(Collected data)
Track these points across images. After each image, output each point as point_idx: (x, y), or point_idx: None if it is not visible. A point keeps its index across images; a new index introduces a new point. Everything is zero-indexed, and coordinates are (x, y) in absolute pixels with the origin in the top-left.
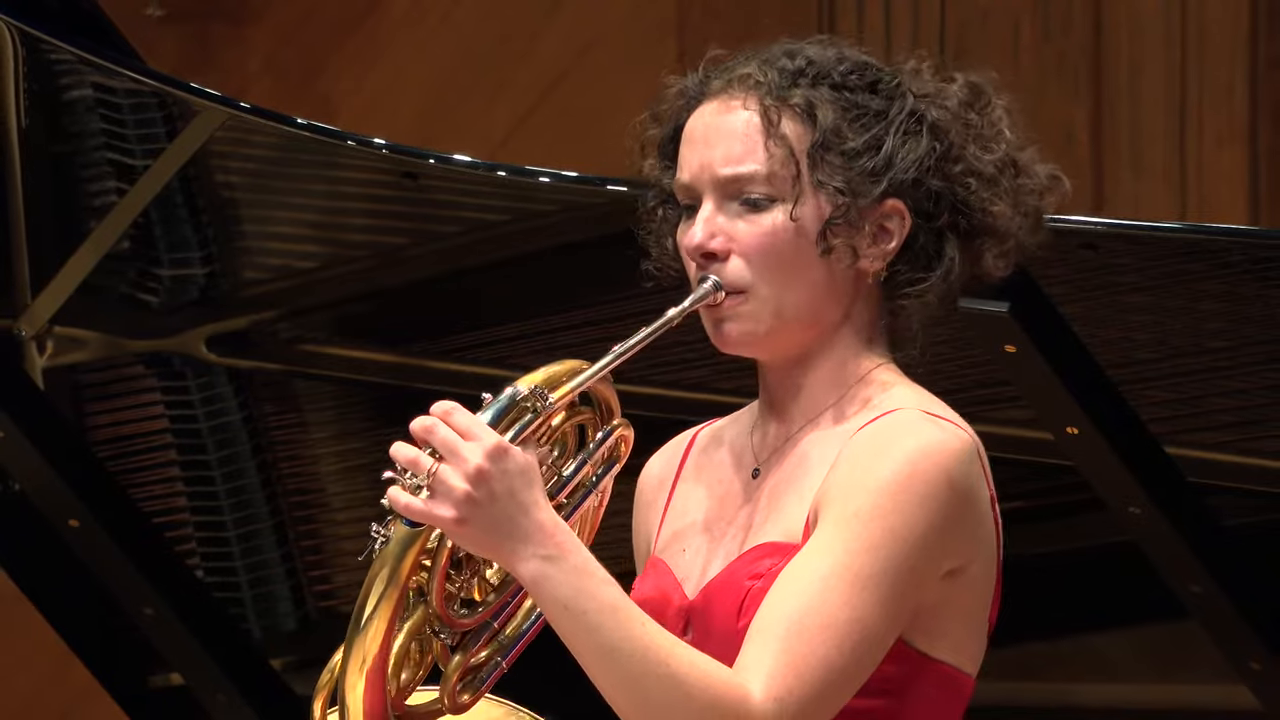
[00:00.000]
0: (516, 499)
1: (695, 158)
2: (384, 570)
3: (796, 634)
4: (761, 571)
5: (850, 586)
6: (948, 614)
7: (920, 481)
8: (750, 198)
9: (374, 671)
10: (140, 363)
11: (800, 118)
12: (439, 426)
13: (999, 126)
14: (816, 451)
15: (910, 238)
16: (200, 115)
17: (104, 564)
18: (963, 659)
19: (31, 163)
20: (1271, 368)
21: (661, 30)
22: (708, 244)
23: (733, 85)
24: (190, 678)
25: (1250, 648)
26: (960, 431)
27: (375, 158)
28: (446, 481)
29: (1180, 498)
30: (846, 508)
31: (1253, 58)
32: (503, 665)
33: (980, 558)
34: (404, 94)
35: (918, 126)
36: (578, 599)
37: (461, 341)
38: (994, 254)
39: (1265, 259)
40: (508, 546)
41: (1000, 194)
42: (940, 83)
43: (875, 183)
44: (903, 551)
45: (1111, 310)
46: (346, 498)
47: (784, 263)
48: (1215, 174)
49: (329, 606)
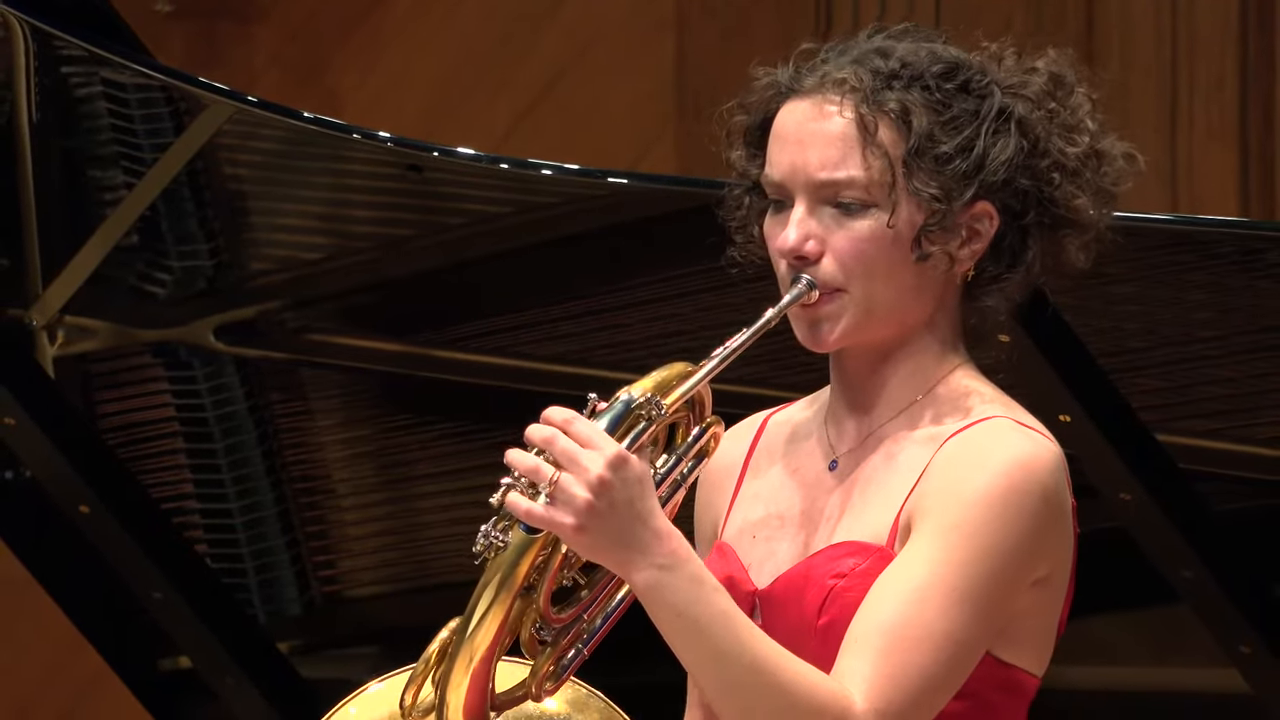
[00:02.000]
0: (634, 508)
1: (787, 157)
2: (499, 575)
3: (895, 645)
4: (844, 571)
5: (947, 599)
6: (1028, 621)
7: (1016, 495)
8: (844, 202)
9: (479, 670)
10: (149, 352)
11: (895, 123)
12: (559, 436)
13: (1080, 116)
14: (904, 454)
15: (997, 237)
16: (208, 109)
17: (113, 549)
18: (1034, 663)
19: (42, 155)
20: (1259, 356)
21: (660, 28)
22: (801, 247)
23: (826, 87)
24: (198, 661)
25: (1240, 632)
26: (1049, 442)
27: (380, 151)
28: (568, 490)
29: (1170, 484)
30: (944, 520)
31: (1242, 54)
32: (584, 653)
33: (1063, 565)
34: (408, 89)
35: (1006, 125)
36: (691, 607)
37: (465, 331)
38: (1076, 246)
39: (1253, 250)
40: (624, 555)
41: (1083, 186)
42: (1024, 72)
43: (967, 186)
44: (998, 565)
45: (1103, 300)
46: (351, 485)
47: (878, 266)
48: (1205, 168)
49: (333, 592)
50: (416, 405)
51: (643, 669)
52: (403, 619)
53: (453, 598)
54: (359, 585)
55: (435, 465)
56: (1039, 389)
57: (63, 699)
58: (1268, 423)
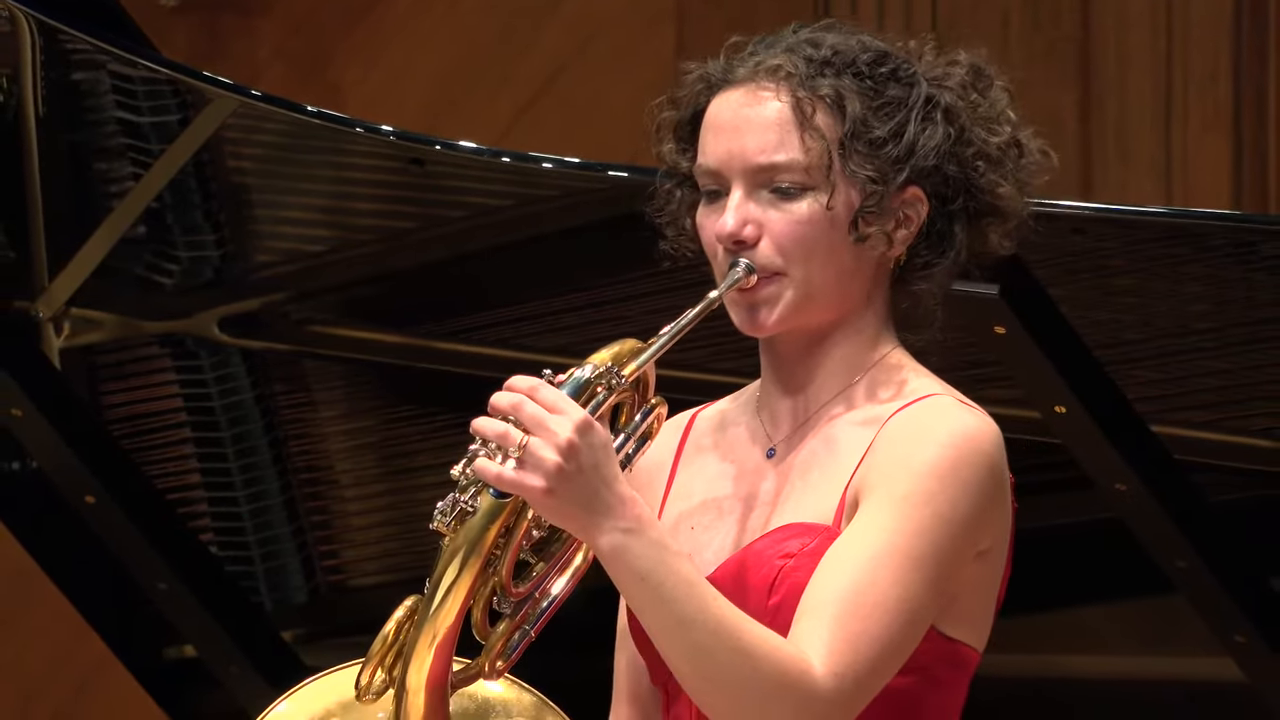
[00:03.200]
0: (600, 473)
1: (723, 144)
2: (468, 542)
3: (851, 611)
4: (793, 551)
5: (900, 566)
6: (969, 594)
7: (964, 466)
8: (782, 186)
9: (443, 645)
10: (155, 343)
11: (830, 108)
12: (527, 402)
13: (1001, 107)
14: (844, 436)
15: (926, 222)
16: (213, 103)
17: (119, 539)
18: (975, 638)
19: (48, 149)
20: (1254, 348)
21: (660, 22)
22: (740, 231)
23: (761, 75)
24: (203, 650)
25: (1235, 621)
26: (988, 418)
27: (383, 144)
28: (537, 454)
29: (1166, 475)
30: (894, 490)
31: (1236, 47)
32: (531, 634)
33: (1003, 539)
34: (411, 83)
35: (934, 113)
36: (655, 571)
37: (466, 323)
38: (999, 233)
39: (1247, 243)
40: (590, 519)
41: (1006, 175)
42: (944, 65)
43: (900, 170)
44: (948, 533)
45: (1099, 293)
46: (355, 474)
47: (816, 249)
48: (1199, 161)
49: (338, 581)
50: (419, 396)
51: None
52: None
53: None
54: (363, 575)
55: (437, 456)
56: (1035, 380)
57: (68, 687)
58: (1262, 414)
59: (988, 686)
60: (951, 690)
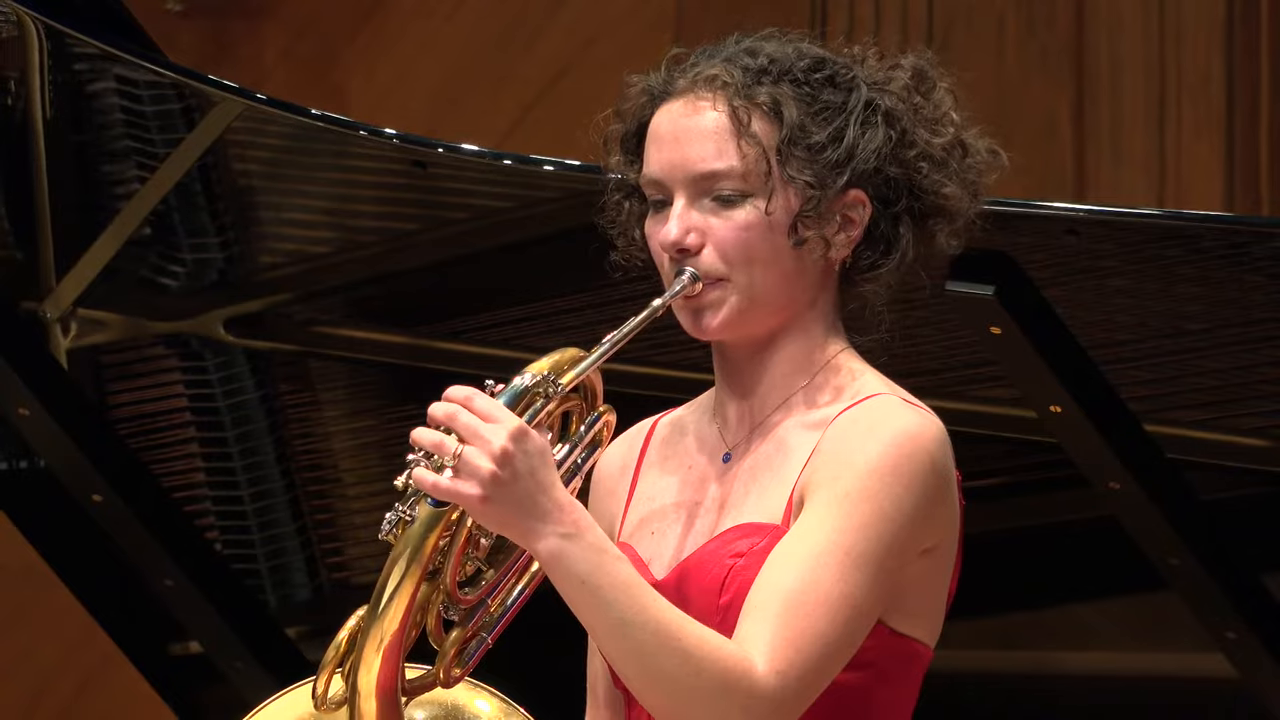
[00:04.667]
0: (536, 478)
1: (665, 155)
2: (408, 550)
3: (793, 609)
4: (742, 550)
5: (842, 564)
6: (917, 591)
7: (907, 464)
8: (722, 194)
9: (390, 650)
10: (160, 344)
11: (767, 116)
12: (461, 412)
13: (944, 108)
14: (793, 438)
15: (870, 224)
16: (218, 106)
17: (126, 537)
18: (926, 634)
19: (56, 152)
20: (1245, 348)
21: (659, 25)
22: (683, 240)
23: (699, 85)
24: (209, 646)
25: (1226, 618)
26: (934, 417)
27: (386, 147)
28: (472, 462)
29: (1159, 473)
30: (836, 489)
31: (1228, 50)
32: (488, 641)
33: (950, 536)
34: (414, 86)
35: (874, 116)
36: (594, 575)
37: (468, 323)
38: (946, 233)
39: (1239, 244)
40: (528, 524)
41: (950, 175)
42: (887, 70)
43: (839, 174)
44: (890, 531)
45: (1093, 293)
46: (358, 473)
47: (758, 254)
48: (1192, 162)
49: (342, 578)
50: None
51: None
52: None
53: None
54: (366, 572)
55: None
56: (1031, 380)
57: (75, 682)
58: (1254, 413)
59: (984, 681)
60: (902, 686)
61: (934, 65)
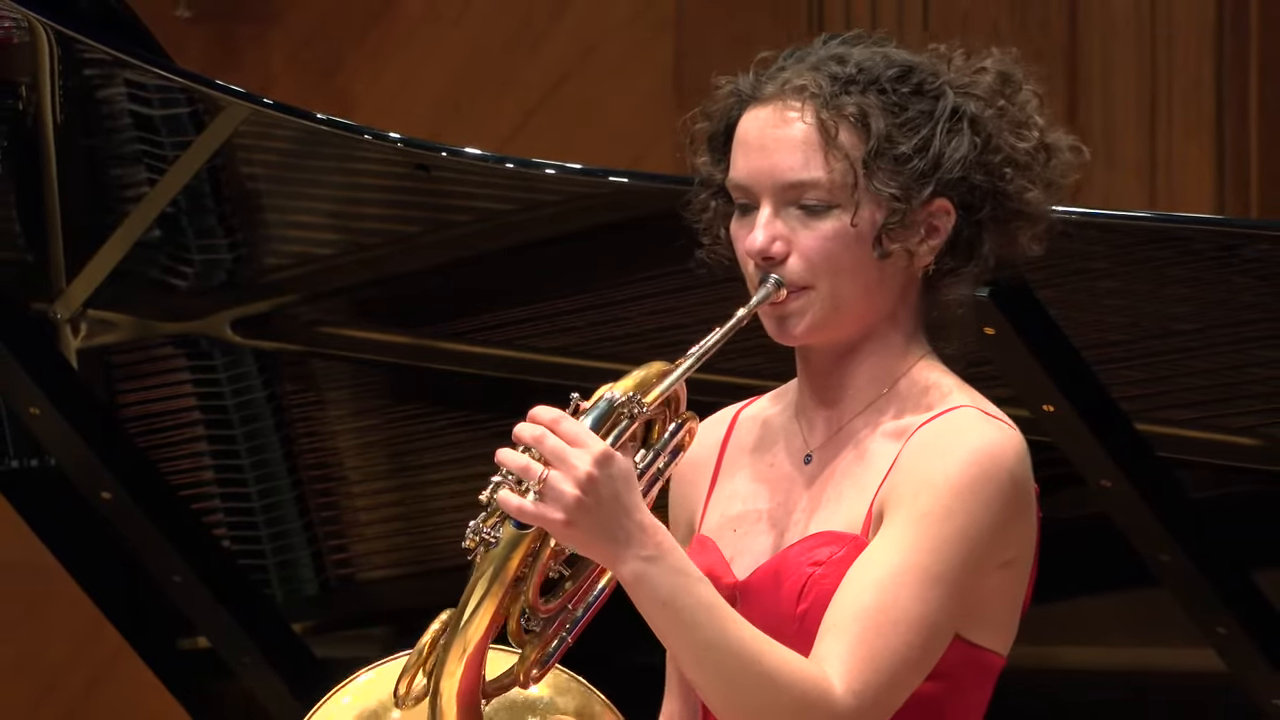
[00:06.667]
0: (620, 503)
1: (752, 162)
2: (491, 568)
3: (871, 629)
4: (822, 559)
5: (920, 583)
6: (994, 603)
7: (986, 482)
8: (808, 204)
9: (472, 659)
10: (169, 344)
11: (854, 126)
12: (548, 435)
13: (1029, 112)
14: (874, 447)
15: (953, 231)
16: (225, 110)
17: (135, 534)
18: (1000, 644)
19: (66, 155)
20: (1234, 349)
21: (661, 32)
22: (769, 248)
23: (787, 94)
24: (216, 641)
25: (1217, 613)
26: (1013, 430)
27: (390, 150)
28: (557, 487)
29: (1150, 471)
30: (916, 507)
31: (1219, 54)
32: (568, 641)
33: (1028, 548)
34: (418, 91)
35: (960, 124)
36: (676, 597)
37: (471, 324)
38: (1028, 236)
39: (1228, 246)
40: (611, 549)
41: (1034, 179)
42: (973, 72)
43: (925, 184)
44: (968, 549)
45: (1085, 294)
46: (363, 471)
47: (842, 264)
48: (1183, 166)
49: (347, 574)
50: (425, 395)
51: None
52: (412, 600)
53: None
54: (371, 568)
55: (443, 453)
56: (1024, 380)
57: (85, 676)
58: (1244, 412)
59: None
60: (975, 695)
61: (1019, 65)
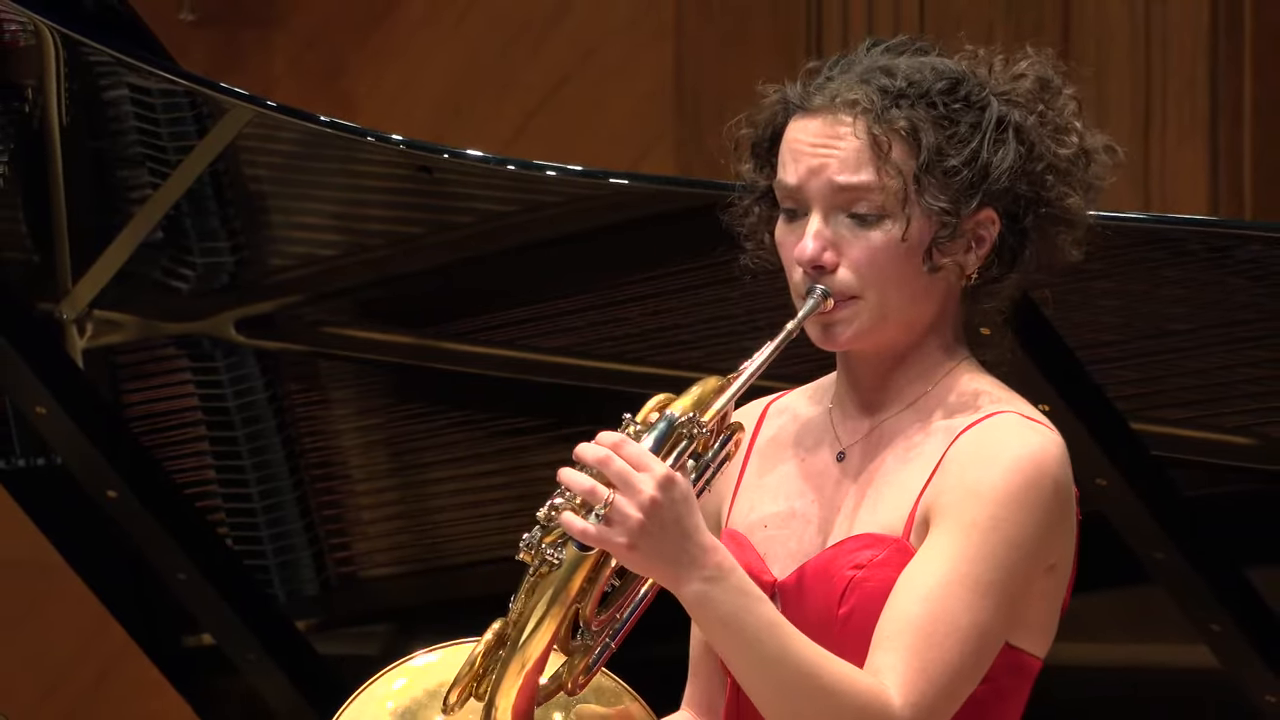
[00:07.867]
0: (682, 526)
1: (803, 168)
2: (553, 589)
3: (924, 640)
4: (863, 562)
5: (971, 593)
6: (1037, 607)
7: (1030, 490)
8: (859, 213)
9: (530, 676)
10: (173, 344)
11: (905, 140)
12: (613, 458)
13: (1068, 116)
14: (915, 448)
15: (998, 240)
16: (229, 113)
17: (139, 532)
18: (1040, 647)
19: (72, 157)
20: (1228, 349)
21: (659, 37)
22: (820, 257)
23: (838, 107)
24: (220, 638)
25: (1211, 611)
26: (1054, 434)
27: (393, 153)
28: (622, 510)
29: (1145, 470)
30: (962, 518)
31: (1212, 58)
32: (612, 646)
33: (1069, 551)
34: (419, 93)
35: (1005, 134)
36: (738, 616)
37: (473, 324)
38: (1069, 242)
39: (1221, 248)
40: (674, 571)
41: (1074, 185)
42: (1012, 79)
43: (973, 195)
44: (1016, 558)
45: (1080, 295)
46: (365, 470)
47: (891, 276)
48: (1177, 168)
49: (348, 572)
50: (427, 395)
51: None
52: (414, 598)
53: (461, 578)
54: (373, 566)
55: (444, 452)
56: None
57: (91, 673)
58: (1237, 412)
59: None
60: (1015, 698)
61: (1055, 68)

> _EXERCISE_:
Your copy should hold the lines from the one with "29: (1180, 498)" up to and including the one with "60: (951, 690)", exactly as in the data above, and no pictures.

> _RESPONSE AREA_:
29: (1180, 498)
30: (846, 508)
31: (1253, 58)
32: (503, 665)
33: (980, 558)
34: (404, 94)
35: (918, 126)
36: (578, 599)
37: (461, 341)
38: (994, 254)
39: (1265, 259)
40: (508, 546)
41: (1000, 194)
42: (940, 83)
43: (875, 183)
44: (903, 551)
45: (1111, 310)
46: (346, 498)
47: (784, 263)
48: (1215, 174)
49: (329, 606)
[00:02.000]
0: (634, 508)
1: (787, 157)
2: (499, 575)
3: (895, 645)
4: (844, 571)
5: (947, 599)
6: (1028, 621)
7: (1016, 495)
8: (844, 202)
9: (479, 670)
10: (149, 352)
11: (895, 123)
12: (559, 436)
13: (1080, 116)
14: (904, 454)
15: (997, 237)
16: (208, 109)
17: (113, 549)
18: (1034, 663)
19: (42, 155)
20: (1259, 356)
21: (660, 28)
22: (801, 247)
23: (826, 87)
24: (198, 661)
25: (1240, 632)
26: (1049, 442)
27: (380, 151)
28: (568, 490)
29: (1170, 484)
30: (944, 520)
31: (1242, 54)
32: (584, 653)
33: (1063, 565)
34: (408, 89)
35: (1006, 125)
36: (691, 607)
37: (465, 331)
38: (1076, 246)
39: (1253, 250)
40: (624, 555)
41: (1083, 186)
42: (1024, 72)
43: (967, 186)
44: (998, 565)
45: (1103, 300)
46: (351, 485)
47: (878, 266)
48: (1205, 168)
49: (333, 592)
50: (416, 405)
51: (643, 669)
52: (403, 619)
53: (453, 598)
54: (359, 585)
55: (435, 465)
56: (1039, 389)
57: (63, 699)
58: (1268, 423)
[00:03.200]
0: (600, 473)
1: (723, 144)
2: (468, 542)
3: (851, 611)
4: (793, 551)
5: (900, 566)
6: (969, 594)
7: (964, 466)
8: (782, 186)
9: (443, 645)
10: (155, 343)
11: (830, 108)
12: (527, 402)
13: (1001, 107)
14: (844, 436)
15: (926, 222)
16: (213, 103)
17: (119, 539)
18: (975, 638)
19: (48, 149)
20: (1254, 348)
21: (660, 22)
22: (740, 231)
23: (761, 75)
24: (203, 650)
25: (1235, 621)
26: (988, 418)
27: (383, 144)
28: (537, 454)
29: (1166, 475)
30: (894, 490)
31: (1236, 47)
32: (531, 634)
33: (1003, 539)
34: (411, 83)
35: (934, 113)
36: (655, 571)
37: (466, 323)
38: (999, 233)
39: (1247, 243)
40: (590, 519)
41: (1006, 175)
42: (944, 65)
43: (900, 170)
44: (948, 533)
45: (1099, 293)
46: (355, 474)
47: (816, 249)
48: (1199, 161)
49: (338, 581)
50: (419, 396)
51: None
52: None
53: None
54: (363, 575)
55: (437, 456)
56: (1035, 380)
57: (68, 687)
58: (1262, 414)
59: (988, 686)
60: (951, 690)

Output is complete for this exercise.